In my branchA:

I copy a file from folder04/config.xml to folder05/config.xml, then git add and commit.

In my branchB (B is branch out from A):

I already have one file named folder05/config.xml.

Now I merge branchA into branchB, it appears a weird conflict like this.

Untracked files:   (use "git add <file>..." to include in what will be


It generates a file named config.xml~HEAD, what does it means?

I can't understand why, and what should I do in this situation?

  • I cannot reproduce this; when I try there is a merge conflict in config.xml upon merging branchA into branchB. Can you provide details about how this happened? When was folder05/config.xml added to branchB? When did branchB branch off from branchA? Did folder05 already exist then?
    – kowsky
    Commented Jan 11, 2018 at 10:27
  • branchB added folder05/config.xml after it branch out from branchA, so before I commit folder05/config.xml in branchA, branchB already have that file.
    – Corey
    Commented Jan 11, 2018 at 10:35
  • 1
    I still can't reproduce this, but I would suspect that the untracked file folder05/config.xml~HEAD is the branchB-version of the file, while the real file (folder05/config.xml) is the one from branchA. Is this the case?
    – kowsky
    Commented Jan 11, 2018 at 10:38
  • branchA version has more characters.
    – Corey
    Commented Jan 11, 2018 at 10:43
  • 1
    @kowsky: it's a bit tricky to produce the problem (and it would have been helpful for Kuanlin Chen to have quoted the CONFLICT (rename/add) or whatever line), but see Edward Thomson's answer.
    – torek
    Commented Jan 11, 2018 at 15:55

1 Answer 1


It generates a file named config.xml~HEAD, what does it means?

This file was generated automatically by git because you had a filename collision conflict - you had two items that were unrelated in the two branches trying to occupy the name config.xml.

This could be caused by a variety of situations:

Most likely, you created file named config.xml in your branch. In the branch you're merging in, a different file was renamed to config.xml. Since these two files lack any common ancestor, they can't be merged. They should both be kept in the working directory, but as a conflict. So they will both be kept, but with unique names.

The config.xml in the branch being merged will be checked out on disk as config.xml. The config.xml in your branch will be checked out on disk as config.xml~HEAD.

Here's an example, where we add a file named newname.txt in our master branch, and rename file.txt into newname.txt in the branch that we're merging in.
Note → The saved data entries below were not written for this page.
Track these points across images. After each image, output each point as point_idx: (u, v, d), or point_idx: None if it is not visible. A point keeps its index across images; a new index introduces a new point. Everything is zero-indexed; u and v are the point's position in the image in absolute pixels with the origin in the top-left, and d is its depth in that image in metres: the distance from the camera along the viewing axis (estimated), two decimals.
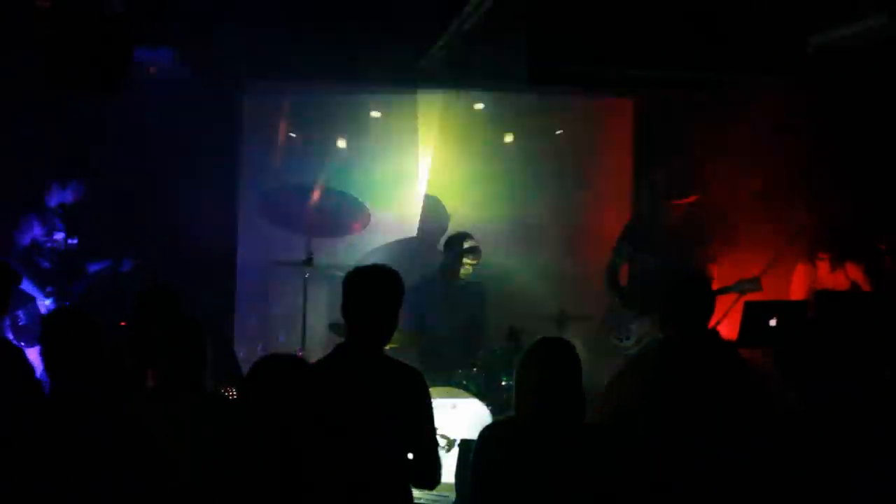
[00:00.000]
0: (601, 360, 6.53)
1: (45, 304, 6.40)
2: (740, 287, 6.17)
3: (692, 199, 6.48)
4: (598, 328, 6.69)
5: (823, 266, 6.49)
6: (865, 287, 6.42)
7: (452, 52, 6.29)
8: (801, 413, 3.01)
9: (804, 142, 6.81)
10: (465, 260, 6.56)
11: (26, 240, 6.43)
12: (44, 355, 3.40)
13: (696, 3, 3.51)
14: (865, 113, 6.76)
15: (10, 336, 6.14)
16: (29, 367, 4.42)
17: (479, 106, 7.71)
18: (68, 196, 6.56)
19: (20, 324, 6.30)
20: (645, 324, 6.41)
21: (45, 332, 3.41)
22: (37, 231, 6.46)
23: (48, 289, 6.42)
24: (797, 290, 6.67)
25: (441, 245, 6.95)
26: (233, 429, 2.92)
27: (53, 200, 6.52)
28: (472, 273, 6.65)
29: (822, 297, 6.27)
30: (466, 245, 6.57)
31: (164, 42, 6.55)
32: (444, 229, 7.58)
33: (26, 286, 6.29)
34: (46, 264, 6.46)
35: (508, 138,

In this case, a conflict will be raised and our branch's contents will be written as newname.txt~HEAD in the working folder:

% git checkout -bbranch
Switched to a new branch 'branch'

% git mv file.txt newname.txt

% git commit -m"rename file -> newname"
[branch d37e379] rename file -> newname
 1 file changed, 0 insertions(+), 0 deletions(-)
 rename file.txt => newname.txt (100%)

% git checkout master
Switched to branch 'master'

% echo "new file" > newname.txt

% git add newname.txt

% git commit -m"added newname in master"
[master f7bd593] added newname in master
 1 file changed, 1 insertion(+)
 create mode 100644 newname.txt

% git merge branch
CONFLICT (rename/add): Rename file.txt->newname.txt in branch. newname.txt added in HEAD
Adding as newname.txt~HEAD instead
Automatic merge failed; fix conflicts and then commit the result.

Once you have resolved the conflict to your satisfaction and committed the merge, you can simply delete the ~HEAD file from your working directory.

(Finally, remember that git does not track that renames occurred, it uses heuristics to detect renames. So this conflict - in practice - may not really be a conflict because the files may not have really been renamed.)